TEXT PASSAGE:

The economy, including the real estate market, is getting back on track in Alaska.
In Anchorage, the real estate market is showing recent increases in single-family home sales, along with higher sales prices and a lower inventory, which is also contributing to more new construction.
Single-family home sales were up 12 percent in November, with those homes’ prices up 5 percent.
The only potential cloud on the Alaska real estate market horizon is what Associated General Contractors of Alaska Executive Director John MacKinnon calls a “substantial decline” in Department of Defense spending in 2013. This dip in funding will directly affect building construction, but could be offset depending on the final, official state capital budget, he added.
The U.S. Army Corps of Engineer’s Alaska District military construction budget was cut from $269 million in fiscal year 2012, to $48 million in 2013.
Another worry among Alaska real estate professionals is the full enactment of the Dodd-Frank Wall Street Reform and Consumer Protection Act, which includes language about “Qualified Residential Mortgages,” or QRM. Alaska real estate professionals fear that a requiement for a minimum down payment will be included in a QRM.

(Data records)

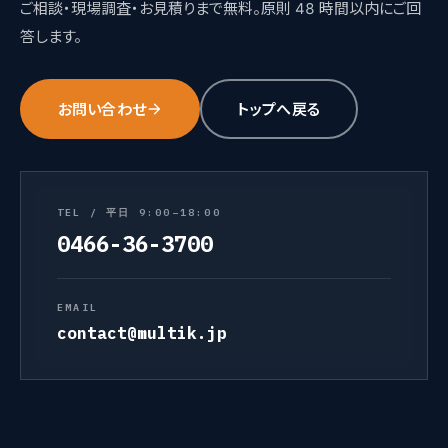
ご相談・現場調査・お見積りまで無料。原則 48 時間以内にご回
答します。
お問い合わせ
トップへ戻る
TEL / 平日 9:00–18:00
0466-36-3700
EMAIL
contact@multik.jp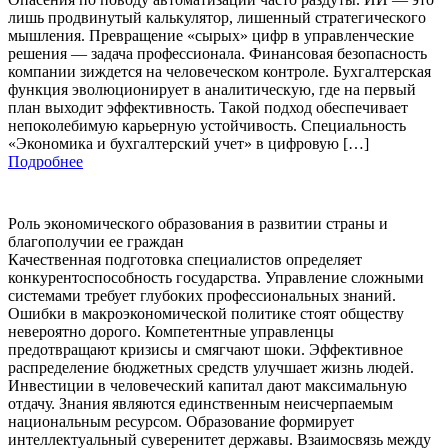
лишь продвинутый калькулятор, лишенный стратегического
мышления. Превращение «сырых» цифр в управленческие
решения — задача профессионала. Финансовая безопасность
компании зиждется на человеческом контроле. Бухгалтерская
функция эволюционирует в аналитическую, где на первый
план выходит эффективность. Такой подход обеспечивает
непоколебимую карьерную устойчивость. Специальность
«Экономика и бухгалтерский учет» в цифровую […]
Подробнее
Роль экономического образования в развитии страны и
благополучии ее граждан
Качественная подготовка специалистов определяет
конкурентоспособность государства. Управление сложными
системами требует глубоких профессиональных знаний.
Ошибки в макроэкономической политике стоят обществу
невероятно дорого. Компетентные управленцы
предотвращают кризисы и смягчают шоки. Эффективное
распределение бюджетных средств улучшает жизнь людей.
Инвестиции в человеческий капитал дают максимальную
отдачу. Знания являются единственным неисчерпаемым
национальным ресурсом. Образование формирует
интеллектуальный суверенитет державы. Взаимосвязь между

WORK INSTRUCTIONS: According to the text on Alaska's real estate market, why are Alaska real estate professionals worried about the full enactment of the Dodd-Frank Wall Street Reform and Consumer Protection Act?

TASK RESPONSE: The act includes language about "Qualified Residential Mortgages," or QRM. Alaska real estate professionals fear that a QRM will include a requirement for a minimum down payment.